The hon. Member referred to the health advisory service report which was broadly welcomed by the Gateshead health authority because it contained many helpful recommendations. The authority established a small group of members to look at its specific points. One can quote from a report a sentence or paragraph or two to sustain one position or another. Perhaps the hon. Gentleman will therefore appreciate it if I quote one paragraph to buttress my case, just as I would expect him equally fairly to quote another paragraph that was more in tune with his point. Paragraph 100 states:

“The policy of integrating geriatric medicine with general medicine on the Queen Elizabeth site following scheme 3 and concentrating facilities for the elderly on fewer sites is commendable and should secure the medical care of the elderly in the mainstream of clinical medicine. This will give all ​ patients, irrespective of age, immediate access to the diagnostic and therapeutic resources of the district general hospital which will improve morale and recruitment of staff to the speciality of geriatrics and last, but by no means least, create the means of introducing the multidisciplinary patient-oriented approach to illness at all ages into the acute sector wards.”

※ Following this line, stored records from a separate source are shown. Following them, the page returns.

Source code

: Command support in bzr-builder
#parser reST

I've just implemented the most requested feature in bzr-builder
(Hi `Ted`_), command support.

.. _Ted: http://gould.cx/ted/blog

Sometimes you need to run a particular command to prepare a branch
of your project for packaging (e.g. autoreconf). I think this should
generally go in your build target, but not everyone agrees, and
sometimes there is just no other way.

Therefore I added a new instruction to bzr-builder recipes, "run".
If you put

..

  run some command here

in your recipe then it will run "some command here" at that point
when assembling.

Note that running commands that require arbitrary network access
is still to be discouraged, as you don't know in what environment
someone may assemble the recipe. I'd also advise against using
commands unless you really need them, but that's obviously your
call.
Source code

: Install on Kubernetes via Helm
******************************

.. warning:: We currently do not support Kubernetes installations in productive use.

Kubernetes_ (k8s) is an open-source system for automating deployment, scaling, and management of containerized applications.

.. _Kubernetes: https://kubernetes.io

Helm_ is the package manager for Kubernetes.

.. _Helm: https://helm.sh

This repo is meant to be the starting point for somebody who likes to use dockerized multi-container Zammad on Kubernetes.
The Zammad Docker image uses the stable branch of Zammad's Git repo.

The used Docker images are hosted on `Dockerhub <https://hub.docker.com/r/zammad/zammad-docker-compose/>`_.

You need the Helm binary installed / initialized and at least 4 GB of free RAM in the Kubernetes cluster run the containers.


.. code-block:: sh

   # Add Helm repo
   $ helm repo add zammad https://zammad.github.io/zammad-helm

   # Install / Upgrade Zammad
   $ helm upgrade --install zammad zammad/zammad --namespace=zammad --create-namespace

There is a real bonus in medical terms to be gained from the proposition which I have agreed. Revenue savings will be achieved by closing Normans Riding hospital and transferring the services to Dunston Hill hospital. The savings are estimated at £178,000 in a full year, all from non-direct patient care services — administration, domestic, catering, portering and estate managing services. Those savings are to be deployed elsewhere to improve services to patients.

I have accepted the assurance from Gateshead health authority that the transfer of the facilities from Normans Riding hospital to Dunston Hill hospital will enable the authority to provide the same level of service more efficiently and will release much needed money to improve existing services across the district to the overall benefit of the community who look to the authority for health care.

For these reasons, and after careful consideration, I concluded that I should support the decision of the Northern regional health authority and the Gateshead district health authority by approving the closure of the hospital. Although I have listened with great care and interest to the hon. Member for Blaydon, I am not persuaded by what he said that the closure decision I made was wrong.